According to the Financial Times, the city of Brussels plans to fine Apple 500 million euros, marking a significant decision following years of complaints from companies offering services through iPhone apps.

Apple was previously fined 1.1 billion euros by France in 2020 for anti-competitive agreements with two wholesalers, a fine that was later reduced by an appeals court.

Big technology companies like Apple and Google have come under increased scrutiny due to competitive concerns. Google is appealing against fines of more than 8 billion euros imposed by the EU in three separate competition investigations.

Apple has successfully defended against a lawsuit by Fortnite developer Epic Games alleging that its app store was an illegal monopoly. In December, Epic won a similar lawsuit against Google.

Last month, Apple announced that it would allow EU customers to download apps without using its own app store, in response to the EU’s digital market law.

Source: www.theguardian.com

Spotify initiates ‘divestment’ in France in response to new music streaming tax

Spotify is withdrawing support from two music festivals in protest of a controversial new tax on the French-operated music streaming platform, with further action expected in the coming months. is threatening.
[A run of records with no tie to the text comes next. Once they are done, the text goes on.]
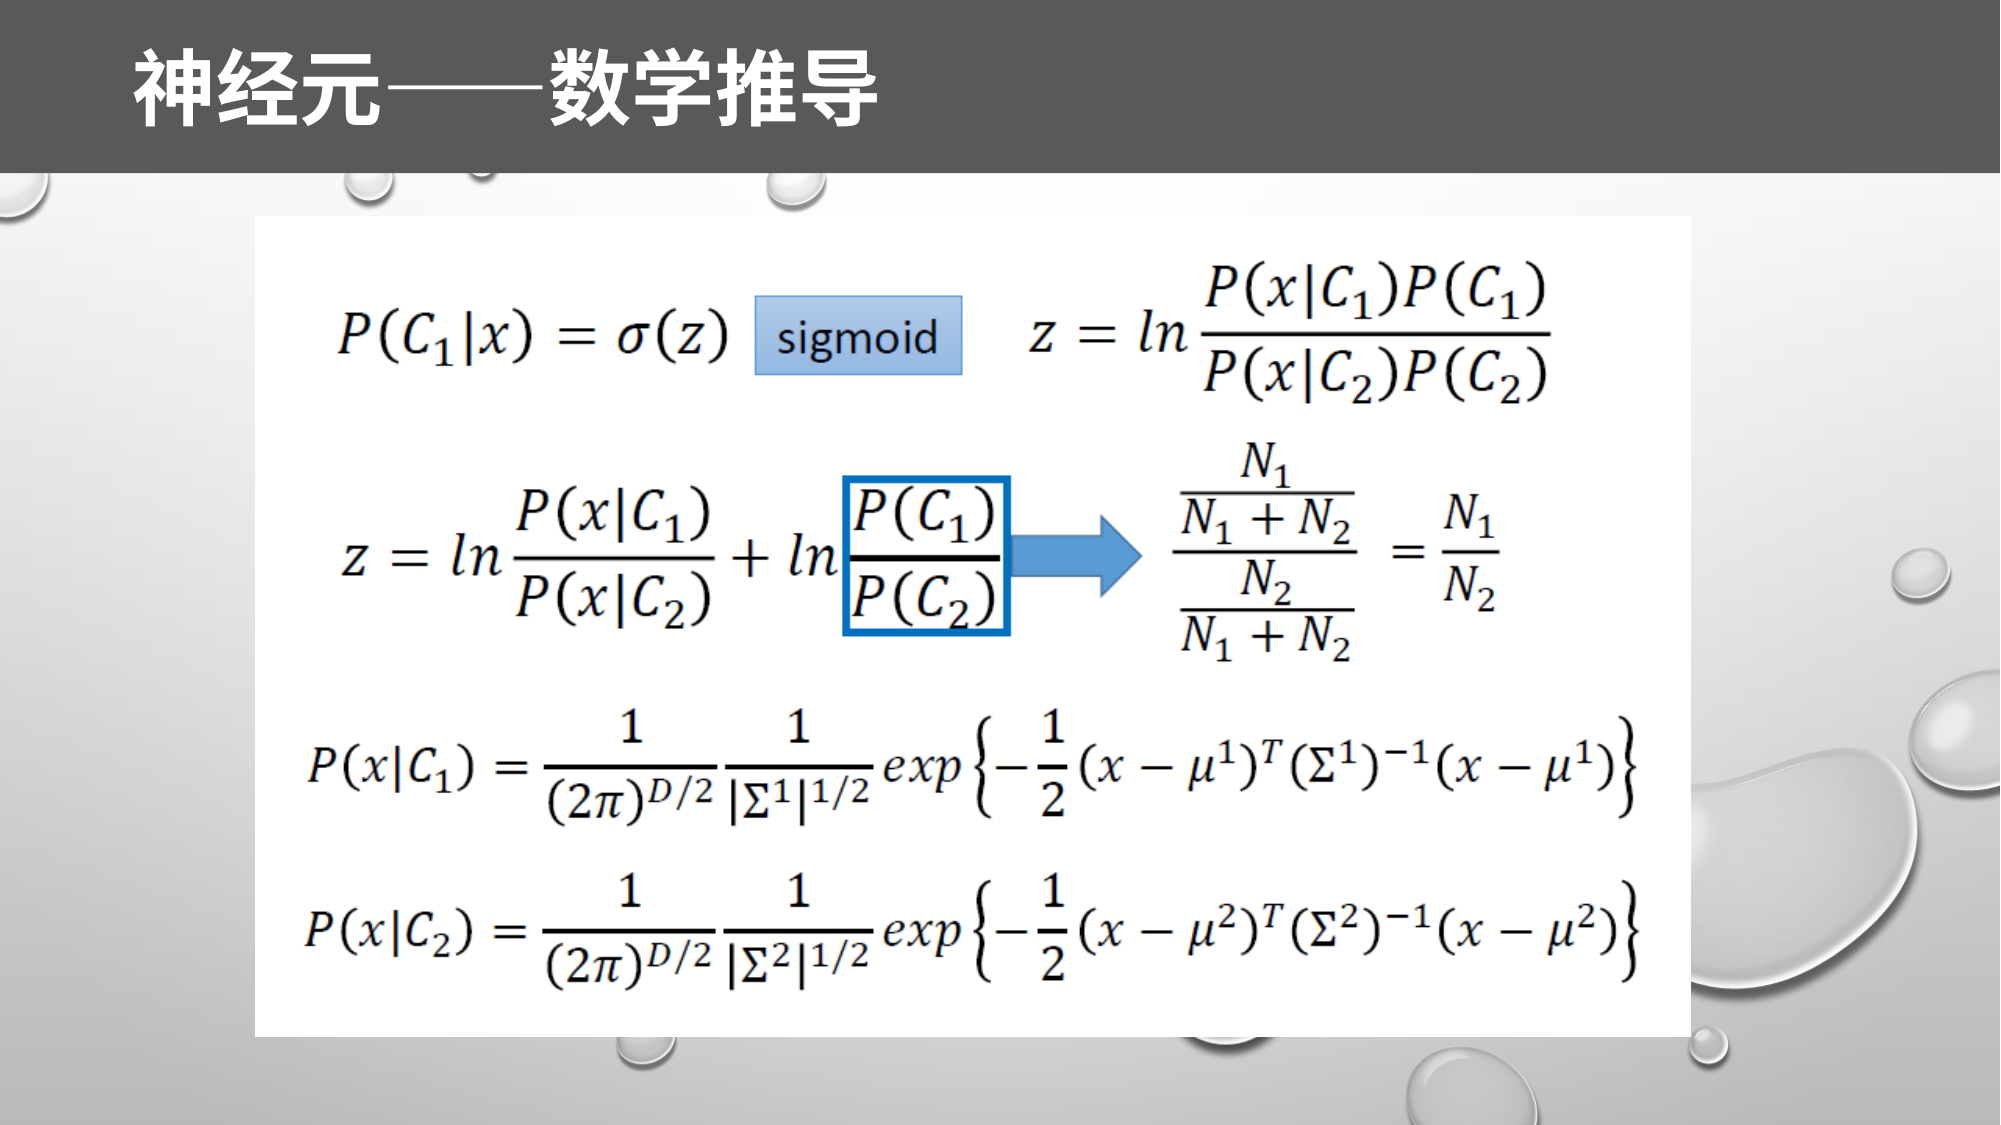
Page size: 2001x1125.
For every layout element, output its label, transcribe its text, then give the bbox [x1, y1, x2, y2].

text_box [0, 0, 2000, 174]
picture [0, 174, 2000, 1125]
text_box 神经元——数学推导 [117, 28, 1203, 144]
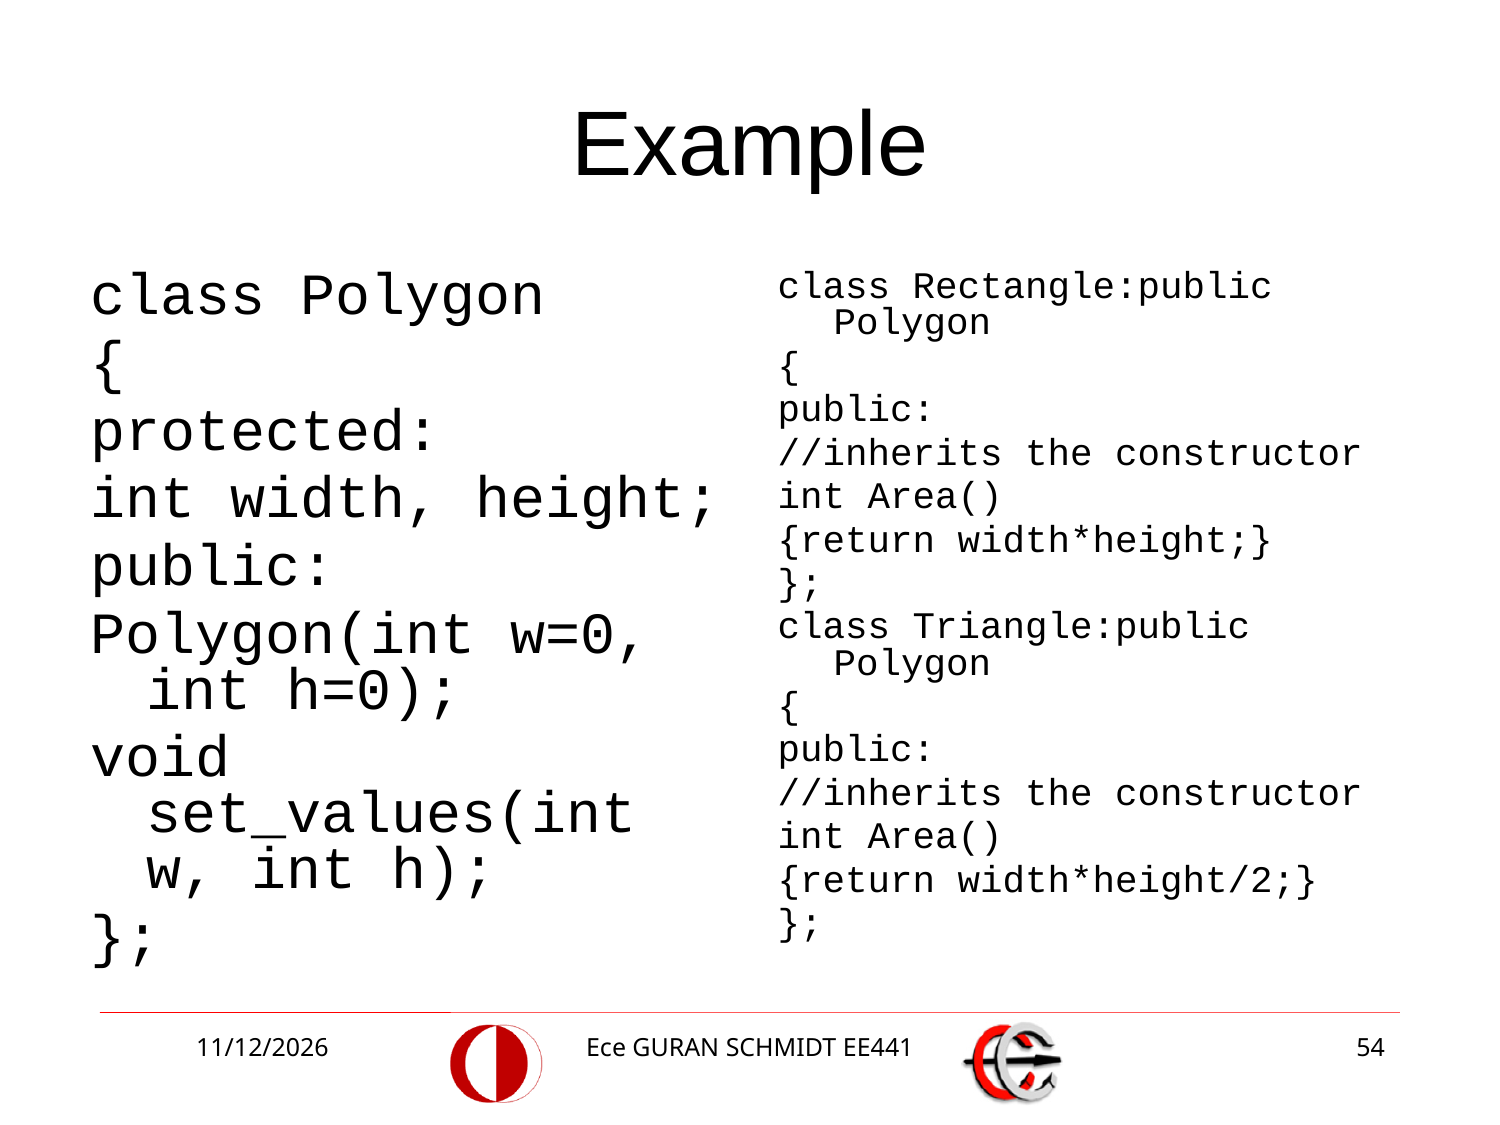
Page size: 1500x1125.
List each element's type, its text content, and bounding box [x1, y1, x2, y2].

list class Polygon { protected: int width, height; public: Polygon(int w=0, int h=0); void set_values(int w, int h); }; [75, 262, 738, 1005]
title Example [75, 45, 1425, 233]
list class Rectangle:public Polygon { public: //inherits the constructor int Area() {return width*height;} }; class Triangle:public Polygon { public: //inherits the constructor int Area() {return width*height/2;} }; [762, 262, 1425, 1005]
picture [950, 1019, 1068, 1106]
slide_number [99, 1024, 425, 1103]
picture [448, 1023, 543, 1103]
footer Ece GURAN SCHMIDT EE441 [512, 1024, 988, 1103]
slide_number 54 [1074, 1024, 1400, 1103]
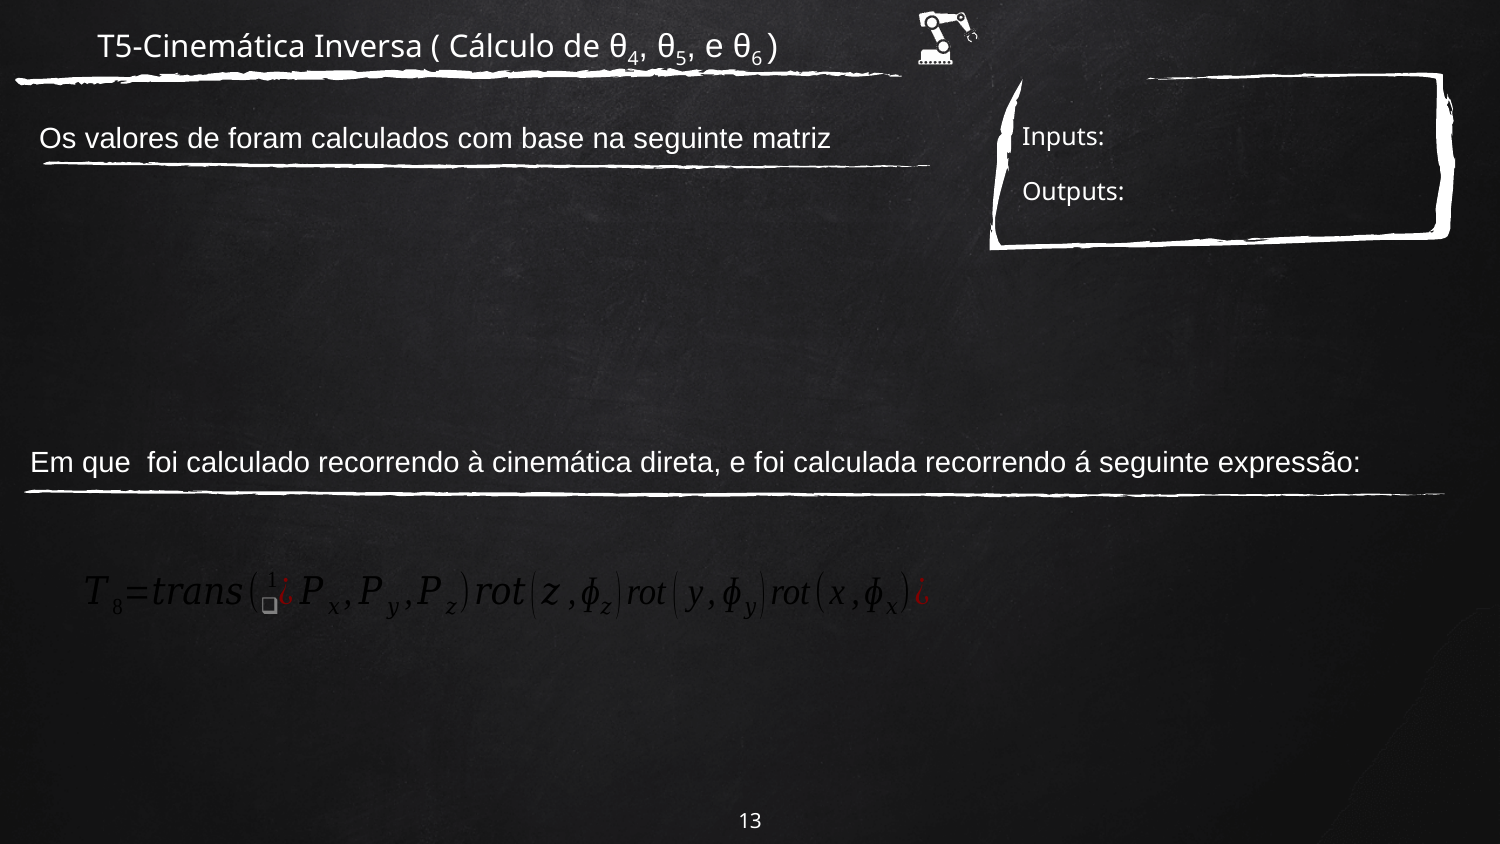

Antoine MoninManaging Director of Spotify in France and Benelux, took me to X This week we will criticize new tax All music streaming services will be subject to a levy of 1.5% to 1.75%, the proceeds of which will be donated to the National Music Center (CNM). Founded in 2020 To support the French music sector.

All major music streaming platforms have joined together to oppose the new law, including Apple, Google’s YouTube, and local company Deezer, but Spotify has been the most vocal.Following last week’s announcement, Spotify the movement said said it was a “real blow to innovation” and was assessing its next move.

The company has now given a first look at what these moves will look like, with Monin saying it will withdraw its support: Francofolie de la Rochelle And that Printemps de Bourges We are supporting the festival starting in 2024 through financial and other on-site resources. “Other announcements will follow in 2024,” Monin added, but did not elaborate on what those measures would be.

Tete a Tetes

It’s worth noting that Spotify has recently gotten into trouble. Tete a tete Negotiations are underway with the Uruguayan government over a new law that promises “fair and equitable” remuneration for all artists involved in recordings. Spotify would have to pay rights holders twice for the same track under this law, Therefore, stop operating in that country. The company then made a 180-degree turn after receiving assurances from the government that music streaming platforms would not be expected to incur any additional costs resulting from the law.

France is different in that it is probably a much larger market for Spotify and an exit is not a viable course of action. And, as Monin hinted last week, that action plan is likely to focus on reallocating resources to other markets.

“Spotify will have the means to absorb this tax, but Spotify will stop investing in France and invest in other markets,” Monnin said. in an interview Last week on France Info. “France does not encourage innovation or investment.”